## The problem
Each line of the entries below that holds "format" is needed, copied in full.

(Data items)
---
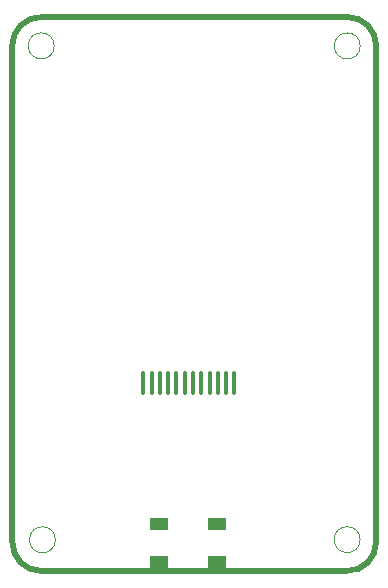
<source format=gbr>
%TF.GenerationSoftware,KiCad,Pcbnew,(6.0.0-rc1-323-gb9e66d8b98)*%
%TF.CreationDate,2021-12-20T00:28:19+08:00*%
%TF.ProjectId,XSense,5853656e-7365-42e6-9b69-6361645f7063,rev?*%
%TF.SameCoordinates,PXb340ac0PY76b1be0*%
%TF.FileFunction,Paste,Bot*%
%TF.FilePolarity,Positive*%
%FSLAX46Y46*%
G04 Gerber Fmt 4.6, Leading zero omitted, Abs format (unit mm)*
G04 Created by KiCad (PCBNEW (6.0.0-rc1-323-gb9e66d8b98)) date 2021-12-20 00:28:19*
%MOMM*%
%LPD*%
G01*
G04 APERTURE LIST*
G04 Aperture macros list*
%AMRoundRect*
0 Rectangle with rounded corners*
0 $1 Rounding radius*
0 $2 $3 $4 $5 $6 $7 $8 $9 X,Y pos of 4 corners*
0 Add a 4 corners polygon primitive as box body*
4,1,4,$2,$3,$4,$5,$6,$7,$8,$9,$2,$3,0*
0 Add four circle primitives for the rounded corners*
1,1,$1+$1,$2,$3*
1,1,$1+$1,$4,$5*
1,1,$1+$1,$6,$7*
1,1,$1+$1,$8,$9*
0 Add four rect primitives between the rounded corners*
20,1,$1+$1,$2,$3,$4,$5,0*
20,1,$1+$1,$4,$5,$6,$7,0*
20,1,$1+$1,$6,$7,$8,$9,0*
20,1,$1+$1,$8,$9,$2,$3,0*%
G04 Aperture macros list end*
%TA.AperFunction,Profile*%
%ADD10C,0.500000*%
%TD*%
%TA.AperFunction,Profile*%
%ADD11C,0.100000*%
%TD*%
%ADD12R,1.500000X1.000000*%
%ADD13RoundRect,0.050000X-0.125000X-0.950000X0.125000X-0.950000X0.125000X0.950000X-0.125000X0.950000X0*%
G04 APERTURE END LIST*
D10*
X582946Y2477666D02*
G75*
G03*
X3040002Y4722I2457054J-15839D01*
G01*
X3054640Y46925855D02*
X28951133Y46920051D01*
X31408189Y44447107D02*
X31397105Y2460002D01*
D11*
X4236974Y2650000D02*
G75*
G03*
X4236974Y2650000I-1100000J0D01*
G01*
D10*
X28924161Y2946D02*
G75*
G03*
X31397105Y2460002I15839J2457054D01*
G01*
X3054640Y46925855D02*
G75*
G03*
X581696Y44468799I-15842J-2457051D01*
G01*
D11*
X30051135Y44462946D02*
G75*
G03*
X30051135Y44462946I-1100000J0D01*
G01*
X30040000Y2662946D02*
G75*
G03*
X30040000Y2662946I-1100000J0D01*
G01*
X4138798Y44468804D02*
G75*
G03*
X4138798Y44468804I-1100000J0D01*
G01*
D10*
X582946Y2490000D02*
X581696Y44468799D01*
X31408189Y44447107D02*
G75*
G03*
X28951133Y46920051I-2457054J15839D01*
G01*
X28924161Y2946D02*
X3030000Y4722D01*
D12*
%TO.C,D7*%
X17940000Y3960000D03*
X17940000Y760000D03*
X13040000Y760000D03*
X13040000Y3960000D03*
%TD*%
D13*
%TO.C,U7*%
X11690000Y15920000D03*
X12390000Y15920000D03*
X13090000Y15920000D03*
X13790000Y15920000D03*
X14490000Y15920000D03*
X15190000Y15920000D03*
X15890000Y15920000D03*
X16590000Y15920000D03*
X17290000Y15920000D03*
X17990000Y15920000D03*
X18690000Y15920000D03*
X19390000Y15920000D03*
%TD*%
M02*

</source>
---
## Answer for the task
<source format=gbr>
G04 Gerber Fmt 4.6, Leading zero omitted, Abs format (unit mm)*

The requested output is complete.